**PROVIDED TEXT**.
# pryamid sinker mold



## Mdt1992 (Sep 3, 2007)

Does anyone know of a company that makes a pyramid sinker mold that comes in 6 & 8 oz. i have been looking and all i have found is one that comes in 5 & 6 then another is 8 & 10 but i never use 5 or 10. so if anyone could point me in the way of a 6 & 8 oz sinker mold that would be awesome,

Mdt1992:fishing:


----------



## mantriumph (Sep 12, 2006)

Why not just use 3 sided storms.Hilts has a 6 and 8 storm mold.I just casted around 60 pounds of the 3,4 and 5 size myself and I personally feel that this style cast better.The mold will cost you $38 with shipping from Calf. $10


----------



## eric (Oct 24, 2007)

actually pyramids cast better then storms.

3side pyramids hold better then 4 side
4side cast better then 3side.
storm has tendency to wobble in cast, where as pyramids shoot straight

i actually just bought a sputnik mold from the UK recently, 6oz breakaway style sinkers.
gonna pour a few next week to and try them.


----------



## Lightload (Nov 30, 2007)

*Pyramids*

Try this link. This guy'll have what you're looking for. If not, he'll make whatever you want.

http://www.shawncollinscustoms.com/sinkers3.htm#PyramidSinker


----------



## Mdt1992 (Sep 3, 2007)

i emailed shawn collins to get a price on the 6, 8 and 10 pryamid mold waiting for a reply thanks everyone,

Mdt1992:fishing:


----------



## Digger (Jan 4, 2000)

Mdt1992 said:


> i emailed shawn collins to get a price on the 6, 8 and 10 pryamid mold waiting for a reply thanks everyone,
> 
> Mdt1992:fishing:


You can buy the 2 molds for less.


----------



## Lightload (Nov 30, 2007)

*Collins molds*

A three cavity mold is $125 plus $10 shipping.
(I just ordered a Frogs Tongue mold)

Ain't cheap but his molds are supposed to be very high quality.


----------



## eric (Oct 24, 2007)

i believe you can find some on fleabay for cheaper..


----------



## Mdt1992 (Sep 3, 2007)

just found a 5, 6 and 8 oz 4 sided pyramid sinker mold on ebay gonna keep a eye on it.

thanks everyone,
Mdt1992:fishing:


----------



## Digger (Jan 4, 2000)

One other note Hilts does a 1-2-4-6 oz mold and 2 cavity 8oz mold.

Oh watch what the molds are made out of. Al is the best for a non pro.


----------



## 140L (Feb 17, 2008)

I take a few small soup cans and bondo. Can Fill the small cans approx 3/4 full. Take the size pyramid and style--put a coat of petroleum jelly and put the pyramid in the bondo before it dries. Only has to sit a minute or two--then pull out and you have a Po Boy pyramid mold LOL. Been making pyramids like that for awhile now.


----------



## OBX Jay (Sep 3, 2007)

140L said:


> I take a few small soup cans and bondo. Can Fill the small cans approx 3/4 full. Take the size pyramid and style--put a coat of petroleum jelly and put the pyramid in the bondo before it dries. Only has to sit a minute or two--then pull out and you have a Po Boy pyramid mold LOL. Been making pyramids like that for awhile now.

**ACTIONS TO TAKE**.
#1 How would you rewrite the paragraph in the sinker mold thread beginning "I take a few small soup cans and bondo" as a short list that keeps its main facts?
#2 Set down the wording of the sinker mold thread from "i actually just" up to and including "whatever you want.", without any change.
#3 Do these statements agree with the sinker mold thread? Give yes or no for each, along with the deciding words quoted from it. (a) Hilts has a storm mold in 6 and 8. (b) A three cavity Collins mold costs $100 plus shipping. (c) According to eric, 3-side pyramids cast better than 4-side ones.

(Stored data entries)
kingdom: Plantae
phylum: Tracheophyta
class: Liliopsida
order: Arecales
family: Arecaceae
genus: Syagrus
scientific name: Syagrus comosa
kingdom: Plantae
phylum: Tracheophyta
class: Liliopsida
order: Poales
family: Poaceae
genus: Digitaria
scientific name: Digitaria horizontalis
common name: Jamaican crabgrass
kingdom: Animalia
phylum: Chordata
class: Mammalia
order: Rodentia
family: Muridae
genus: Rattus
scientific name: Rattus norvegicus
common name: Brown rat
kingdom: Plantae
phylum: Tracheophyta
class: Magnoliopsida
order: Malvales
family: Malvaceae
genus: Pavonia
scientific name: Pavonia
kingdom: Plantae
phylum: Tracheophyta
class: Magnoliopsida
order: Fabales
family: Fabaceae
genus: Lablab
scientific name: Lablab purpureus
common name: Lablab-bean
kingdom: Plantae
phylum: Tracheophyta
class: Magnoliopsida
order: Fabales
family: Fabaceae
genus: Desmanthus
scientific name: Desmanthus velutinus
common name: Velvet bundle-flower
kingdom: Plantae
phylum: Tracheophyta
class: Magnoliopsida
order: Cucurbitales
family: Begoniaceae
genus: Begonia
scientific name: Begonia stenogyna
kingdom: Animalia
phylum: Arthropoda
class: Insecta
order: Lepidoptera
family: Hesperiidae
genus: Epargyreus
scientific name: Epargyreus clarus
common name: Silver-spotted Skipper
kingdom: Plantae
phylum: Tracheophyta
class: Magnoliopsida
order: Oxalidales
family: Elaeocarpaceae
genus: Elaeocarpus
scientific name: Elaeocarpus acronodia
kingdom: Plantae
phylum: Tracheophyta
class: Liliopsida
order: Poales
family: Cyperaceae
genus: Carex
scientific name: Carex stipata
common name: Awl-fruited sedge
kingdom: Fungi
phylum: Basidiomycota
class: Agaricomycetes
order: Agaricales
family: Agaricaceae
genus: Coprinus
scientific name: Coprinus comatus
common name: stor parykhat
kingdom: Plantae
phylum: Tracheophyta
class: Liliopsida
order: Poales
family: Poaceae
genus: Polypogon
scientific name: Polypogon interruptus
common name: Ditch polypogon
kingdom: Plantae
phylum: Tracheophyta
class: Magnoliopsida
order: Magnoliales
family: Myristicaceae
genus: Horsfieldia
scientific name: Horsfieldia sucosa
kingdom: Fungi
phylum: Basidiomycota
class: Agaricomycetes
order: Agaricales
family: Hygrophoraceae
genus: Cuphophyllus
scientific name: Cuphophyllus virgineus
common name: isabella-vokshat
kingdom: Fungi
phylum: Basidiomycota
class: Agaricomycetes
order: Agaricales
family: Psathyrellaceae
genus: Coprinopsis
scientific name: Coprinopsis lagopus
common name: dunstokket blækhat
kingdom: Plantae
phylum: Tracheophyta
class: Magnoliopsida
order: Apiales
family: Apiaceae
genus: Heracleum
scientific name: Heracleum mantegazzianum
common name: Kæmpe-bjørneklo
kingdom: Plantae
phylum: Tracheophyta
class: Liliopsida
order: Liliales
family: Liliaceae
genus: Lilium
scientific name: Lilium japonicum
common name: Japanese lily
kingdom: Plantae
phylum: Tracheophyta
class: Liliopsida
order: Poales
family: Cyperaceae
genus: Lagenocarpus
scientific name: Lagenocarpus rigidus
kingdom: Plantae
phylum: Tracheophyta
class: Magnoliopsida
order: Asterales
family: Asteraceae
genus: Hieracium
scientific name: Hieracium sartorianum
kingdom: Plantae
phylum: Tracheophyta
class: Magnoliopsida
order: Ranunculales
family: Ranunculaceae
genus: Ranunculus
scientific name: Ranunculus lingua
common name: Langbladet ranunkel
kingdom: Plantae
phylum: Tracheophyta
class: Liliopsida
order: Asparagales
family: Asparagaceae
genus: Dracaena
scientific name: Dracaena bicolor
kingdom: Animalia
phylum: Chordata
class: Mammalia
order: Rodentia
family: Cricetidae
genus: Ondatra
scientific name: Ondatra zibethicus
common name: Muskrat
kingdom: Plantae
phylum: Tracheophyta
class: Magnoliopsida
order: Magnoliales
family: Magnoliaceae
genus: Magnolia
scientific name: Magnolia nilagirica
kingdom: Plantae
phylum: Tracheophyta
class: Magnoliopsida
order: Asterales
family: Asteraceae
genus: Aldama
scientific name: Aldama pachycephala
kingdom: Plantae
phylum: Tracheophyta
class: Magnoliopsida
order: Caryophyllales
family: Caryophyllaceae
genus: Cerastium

**SOLUTIONS FOR EACH TASK**.
#1
- Uses a few small soup cans and bondo.
- Fills the small cans about three-quarters full.
- Coats a pyramid of the wanted size and style with petroleum jelly and sets it in the bondo before it dries.
- Leaves it for only a minute or two, then pulls it out, which gives a "Po Boy" pyramid mold.
- Has made pyramids this way for a while.

#2
i actually just bought a sputnik mold from the UK recently, 6oz breakaway style sinkers.
gonna pour a few next week to and try them.


----------



## Lightload (Nov 30, 2007)

*Pyramids*

Try this link. This guy'll have what you're looking for. If not, he'll make whatever you want.

#3
(a) Yes: "Hilts has a 6 and 8 storm mold."
(b) No: "A three cavity mold is $125 plus $10 shipping."
(c) No: "4side cast better then 3side."